I thought there is another bug -  a users LANG or other LC_* variables affects how grep works and if it switches itself into the binary mode the process gets stuck. Maybe gitstat could internally force its own LANG/LC_CTYPE/other but I do not know which one and to what value. Forcing all to UTF8 did not help in my hands. So, my opinion was and still is there is more needed on the gitstats side to.

I do not know how this translates to a general expectation that gitstats should respects users environment settings eventually for it own output. Maybe that should be only respected in output HTML encoding. If not, it should cherry-pick some env variable and forcibly pass it to forked grep processes ('export LC_CTYPE' does not work).

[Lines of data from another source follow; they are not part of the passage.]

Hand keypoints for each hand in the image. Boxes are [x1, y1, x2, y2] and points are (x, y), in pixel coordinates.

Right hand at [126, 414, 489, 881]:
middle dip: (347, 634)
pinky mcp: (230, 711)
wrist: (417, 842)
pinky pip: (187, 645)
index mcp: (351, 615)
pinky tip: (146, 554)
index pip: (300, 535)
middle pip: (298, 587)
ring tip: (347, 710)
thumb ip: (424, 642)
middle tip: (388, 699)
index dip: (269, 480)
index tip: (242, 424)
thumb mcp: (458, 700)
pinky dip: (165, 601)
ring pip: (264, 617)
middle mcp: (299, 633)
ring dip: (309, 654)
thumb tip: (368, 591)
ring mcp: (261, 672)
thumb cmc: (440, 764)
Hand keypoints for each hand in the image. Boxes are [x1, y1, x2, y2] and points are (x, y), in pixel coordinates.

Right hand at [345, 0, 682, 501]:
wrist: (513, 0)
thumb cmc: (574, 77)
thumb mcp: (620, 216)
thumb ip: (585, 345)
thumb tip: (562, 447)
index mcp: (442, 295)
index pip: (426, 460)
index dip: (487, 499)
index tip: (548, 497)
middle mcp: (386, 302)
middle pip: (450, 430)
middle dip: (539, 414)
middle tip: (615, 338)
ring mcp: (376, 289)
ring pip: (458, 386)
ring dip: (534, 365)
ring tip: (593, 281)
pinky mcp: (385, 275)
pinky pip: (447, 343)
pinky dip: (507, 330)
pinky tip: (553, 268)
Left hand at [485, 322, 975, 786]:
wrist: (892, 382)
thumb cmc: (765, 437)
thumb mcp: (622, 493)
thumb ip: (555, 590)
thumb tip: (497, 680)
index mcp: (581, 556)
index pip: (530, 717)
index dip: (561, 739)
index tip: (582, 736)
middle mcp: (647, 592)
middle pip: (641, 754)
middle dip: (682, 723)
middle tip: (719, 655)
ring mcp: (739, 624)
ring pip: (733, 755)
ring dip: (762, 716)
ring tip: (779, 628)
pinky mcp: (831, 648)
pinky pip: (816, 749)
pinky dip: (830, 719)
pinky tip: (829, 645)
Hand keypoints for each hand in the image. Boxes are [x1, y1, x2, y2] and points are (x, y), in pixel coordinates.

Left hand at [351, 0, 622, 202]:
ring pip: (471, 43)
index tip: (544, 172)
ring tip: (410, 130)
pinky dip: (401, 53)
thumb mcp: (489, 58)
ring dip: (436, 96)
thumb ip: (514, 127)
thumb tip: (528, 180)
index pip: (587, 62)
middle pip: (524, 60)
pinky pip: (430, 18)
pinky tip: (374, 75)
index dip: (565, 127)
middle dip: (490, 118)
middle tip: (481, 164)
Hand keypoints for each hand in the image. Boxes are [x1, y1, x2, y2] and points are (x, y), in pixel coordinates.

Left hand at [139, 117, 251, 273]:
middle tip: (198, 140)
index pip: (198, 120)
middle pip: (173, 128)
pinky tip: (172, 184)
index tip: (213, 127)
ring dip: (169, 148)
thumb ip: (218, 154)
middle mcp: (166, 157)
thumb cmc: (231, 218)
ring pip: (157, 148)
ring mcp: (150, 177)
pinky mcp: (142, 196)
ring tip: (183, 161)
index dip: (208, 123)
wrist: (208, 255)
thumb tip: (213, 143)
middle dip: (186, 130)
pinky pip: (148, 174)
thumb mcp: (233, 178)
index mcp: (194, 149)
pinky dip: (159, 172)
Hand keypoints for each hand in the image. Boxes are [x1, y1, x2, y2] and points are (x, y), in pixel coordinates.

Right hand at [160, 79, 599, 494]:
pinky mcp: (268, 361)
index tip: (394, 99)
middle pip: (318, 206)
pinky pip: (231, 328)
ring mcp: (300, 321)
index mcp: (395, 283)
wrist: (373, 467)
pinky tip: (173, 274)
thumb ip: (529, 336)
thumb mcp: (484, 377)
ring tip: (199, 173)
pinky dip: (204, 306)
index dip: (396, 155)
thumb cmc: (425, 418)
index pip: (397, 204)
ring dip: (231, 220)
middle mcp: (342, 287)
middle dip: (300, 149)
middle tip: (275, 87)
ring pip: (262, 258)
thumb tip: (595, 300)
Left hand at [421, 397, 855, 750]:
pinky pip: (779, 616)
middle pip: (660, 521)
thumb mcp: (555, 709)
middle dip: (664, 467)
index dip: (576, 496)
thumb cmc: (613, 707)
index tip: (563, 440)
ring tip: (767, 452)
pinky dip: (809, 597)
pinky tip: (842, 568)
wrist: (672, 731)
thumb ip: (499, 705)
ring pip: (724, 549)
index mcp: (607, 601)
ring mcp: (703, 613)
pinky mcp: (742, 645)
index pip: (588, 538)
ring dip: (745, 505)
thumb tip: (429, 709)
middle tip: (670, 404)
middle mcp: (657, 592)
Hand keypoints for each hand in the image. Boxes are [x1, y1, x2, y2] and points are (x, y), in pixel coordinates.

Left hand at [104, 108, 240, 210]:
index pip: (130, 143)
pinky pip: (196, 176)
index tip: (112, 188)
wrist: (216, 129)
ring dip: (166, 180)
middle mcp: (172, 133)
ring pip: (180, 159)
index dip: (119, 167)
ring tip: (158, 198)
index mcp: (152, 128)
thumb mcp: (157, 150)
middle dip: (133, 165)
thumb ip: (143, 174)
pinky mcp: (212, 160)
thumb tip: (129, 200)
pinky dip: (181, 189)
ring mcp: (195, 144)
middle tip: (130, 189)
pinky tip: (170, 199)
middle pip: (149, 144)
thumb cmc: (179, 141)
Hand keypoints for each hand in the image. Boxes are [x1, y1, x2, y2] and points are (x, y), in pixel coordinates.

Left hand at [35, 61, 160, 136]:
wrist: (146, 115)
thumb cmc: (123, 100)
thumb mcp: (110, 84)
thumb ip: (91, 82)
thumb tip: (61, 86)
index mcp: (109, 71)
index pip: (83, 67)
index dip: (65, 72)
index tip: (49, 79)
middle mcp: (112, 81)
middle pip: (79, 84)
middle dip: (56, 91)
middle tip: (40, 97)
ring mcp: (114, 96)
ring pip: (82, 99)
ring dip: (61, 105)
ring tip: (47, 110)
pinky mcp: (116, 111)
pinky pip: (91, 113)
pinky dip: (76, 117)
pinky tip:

I did not learn enough how the USE=nls affects grep binary, also gnuplot has a nls use flag.

Quite knotted situation.

Comment 13 Guilherme Amadio gentoo-dev

2016-03-24 15:13:46 UTC

(In reply to Martin Mokrejš from comment #12)
> (In reply to Guilherme Amadio from comment #10)
> > An alternative that discards only characters instead of lines, also listed
> > in the link above is to use 
> > 
> > > grep -av ^commit | iconv -c -t UTF-8
> 
> I would have preferred this one (just discarding one character but cannot is
> be really converted to us-ascii?). Interestingly, I was also trying to use
> iconv to convert away the non-ascii chars but I failed. Maybe that was
> because of the russian azbuka, I don't remember now.

I totally agree. I also would have preferred the iconv solution. I tested it and it didn't work, so I used the solution with grep. Of course, if we can make iconv work, I will happily update the patch.

> I thought there is another bug -  a users LANG or other LC_* variables
> affects how grep works and if it switches itself into the binary mode the
> process gets stuck. Maybe gitstat could internally force its own
> LANG/LC_CTYPE/other but I do not know which one and to what value. Forcing
> all to UTF8 did not help in my hands. So, my opinion was and still is there
> is more needed on the gitstats side to.

The -a option to grep forces it not to switch to binary mode, so there is no need to change the locale.

> I do not know how this translates to a general expectation that gitstats
> should respects users environment settings eventually for it own output.
> Maybe that should be only respected in output HTML encoding. If not, it
> should cherry-pick some env variable and forcibly pass it to forked grep
> processes ('export LC_CTYPE' does not work).

In this case, I don't think that the locale is the problem, as the data in the commits contains unicode presumably, but with invalid characters. Since it's a mixture of different enconding, any single enconding will fail. The LC_ALL=en_US.UTF-8 solution shown above did not solve the problem for me.